Doing the right thing—from vaccinations to wearing masks indoors—didn’t always seem to pay off on a personal level. Although vaccines do not prevent people from becoming seriously ill or dying from COVID-19, they are not as effective at protecting against infection. This year, many people who tried to make a safe choice and avoided COVID-19, got infected with cunning variants of omicron. Sometimes people got infected repeatedly — some more than once.
These infections may have contributed to feelings of worthlessness. “I kind of did my best. And even with all that work, I still got it. So why should I try?” “, says Kennedy, head of the Canadian project to monitor the sociological consequences of the COVID-19 pandemic.
Vaccination, masking, and medication or antibody treatment can reduce the severity of infection and the likelihood of infecting others. “We had to talk about this as a community health issue, not an individual health issue,” says Chapple-McGruder. “We also don’t talk about what our use is [цих інструментів] far from what we need” to avoid hundreds of daily deaths.
The lack of data on how widely the coronavirus is still circulating makes it difficult to determine whether the pandemic is over. In the United States, the influx of home tests has been a “blessing and a curse,” says Beth Blauer, chief data officer at the Resource Center on the Johns Hopkins University coronavirus. The tests gave an instant readout that told people whether they were infected and whether they should be isolated. But because these results were rarely reported to health officials, the true number of cases became difficult to estimate. creating a large data gap.
Backlog with vaccines
About 80 percent of the US population has received the first dose of the COVID-19 vaccine and about 70 percent have completed the primary series. The updated booster, which was available in September, was received by only 12 percent of people age 5 and older as of Nov. 24.
Vaccines against COVID-19 have been introduced in the US
SOURCE: CDC
The flow of COVID-19 data from many state and local agencies has also slowed to a trickle. In October, even the CDC began reporting cases and deaths weekly instead of daily . Overall, the underestimation of coronavirus coverage is worse than ever.
“We’re told, ‘Now you decide what to do,'” says Blauer, “but the data isn’t there to be able to make real-time decisions.”
Because COVID-19 fatigue is so widespread, companies, governments and other institutions must find ways to step up and do their part, Kennedy says. For example, improving ventilation and filtration in public buildings can clean indoor air and reduce the likelihood of the spread of many respiratory infections, including COVID-19. According to him, it’s a behind-the-scenes intervention that people don’t need to spend mental energy thinking about.

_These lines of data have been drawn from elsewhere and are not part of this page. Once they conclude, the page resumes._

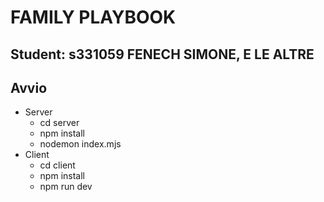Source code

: # FAMILY PLAYBOOK
## Student: s331059 FENECH SIMONE, E LE ALTRE

## Avvio
- Server
  - cd server
  - npm install
  - nodemon index.mjs
- Client
  - cd client
  - npm install
  - npm run dev
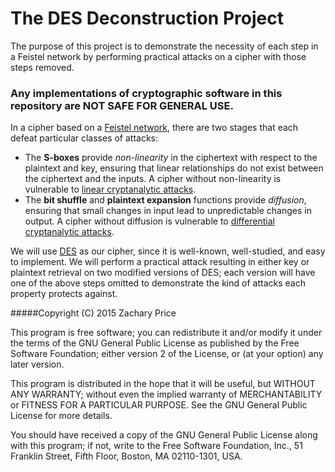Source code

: # The DES Deconstruction Project

The purpose of this project is to demonstrate the necessity of each step in a Feistel network by performing practical attacks on a cipher with those steps removed.

### Any implementations of cryptographic software in this repository are **NOT SAFE FOR GENERAL USE**.

In a cipher based on a [Feistel network](https://en.wikipedia.org/wiki/Feistel_cipher), there are two stages that each defeat particular classes of attacks:

* The **S-boxes** provide _non-linearity_ in the ciphertext with respect to the plaintext and key, ensuring that linear relationships do not exist between the ciphertext and the inputs. A cipher without non-linearity is vulnerable to [linear cryptanalytic attacks](https://en.wikipedia.org/wiki/Linear_cryptanalysis).
* The **bit shuffle** and **plaintext expansion** functions provide _diffusion_, ensuring that small changes in input lead to unpredictable changes in output. A cipher without diffusion is vulnerable to [differential cryptanalytic attacks](https://en.wikipedia.org/wiki/Differential_cryptanalysis).

We will use [DES](https://en.wikipedia.org/wiki/Data_Encryption_Standard) as our cipher, since it is well-known, well-studied, and easy to implement.
We will perform a practical attack resulting in either key or plaintext retrieval on two modified versions of DES; each version will have one of the above steps omitted to demonstrate the kind of attacks each property protects against.


#####Copyright (C) 2015  Zachary Price

This program is free software; you can redistribute it and/or
modify it under the terms of the GNU General Public License
as published by the Free Software Foundation; either version 2
of the License, or (at your option) any later version.

This program is distributed in the hope that it will be useful,
but WITHOUT ANY WARRANTY; without even the implied warranty of
MERCHANTABILITY or FITNESS FOR A PARTICULAR PURPOSE.  See the
GNU General Public License for more details.

You should have received a copy of the GNU General Public License
along with this program; if not, write to the Free Software
Foundation, Inc., 51 Franklin Street, Fifth Floor, Boston, MA  02110-1301, USA.
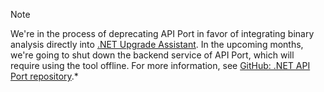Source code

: > [!NOTE]
> We're in the process of deprecating API Port in favor of integrating binary analysis directly into [.NET Upgrade Assistant](https://github.com/dotnet/upgrade-assistant). In the upcoming months, we're going to shut down the backend service of API Port, which will require using the tool offline. For more information, see [GitHub: .NET API Port repository](https://github.com/microsoft/dotnet-apiport/blob/dev/docs/Console/README.md#run-the-tool-in-an-offline-mode).*
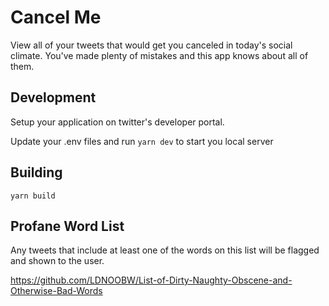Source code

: # Cancel Me

View all of your tweets that would get you canceled in today's social climate. You've made plenty of mistakes and this app knows about all of them.

## Development

Setup your application on twitter's developer portal.

Update your .env files and run `yarn dev` to start you local server

## Building

`yarn build`

## Profane Word List

Any tweets that include at least one of the words on this list will be flagged and shown to the user.

https://github.com/LDNOOBW/List-of-Dirty-Naughty-Obscene-and-Otherwise-Bad-Words
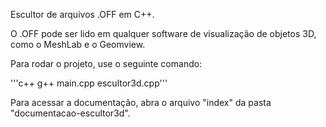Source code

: Escultor de arquivos .OFF em C++.

O .OFF pode ser lido em qualquer software de visualização de objetos 3D, como o MeshLab e o Geomview.

Para rodar o projeto, use o seguinte comando:

'''c++ g++ main.cpp escultor3d.cpp'''

Para acessar a documentação, abra o arquivo "index" da pasta "documentacao-escultor3d".
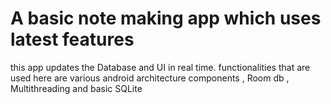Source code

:  # A basic note making app which uses latest features
 
 this app updates the Database and UI in real time.
 functionalities that are used here are various android architecture components , Room db , Multithreading and basic SQLite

Bottom line: People may have stopped worrying about COVID-19, but the virus isn’t done with us yet. “We’ve spent two and a half years in a long dark tunnel and we’re just starting to see the light at the end of that tunnel. But there is still a long way to go,” said Tedros from the WHO. “In the tunnel still dark, with many obstacles , which can trip us up if we don’t take care of it.” If the virus is reborn, will we see it appear and have the strength to fight it again?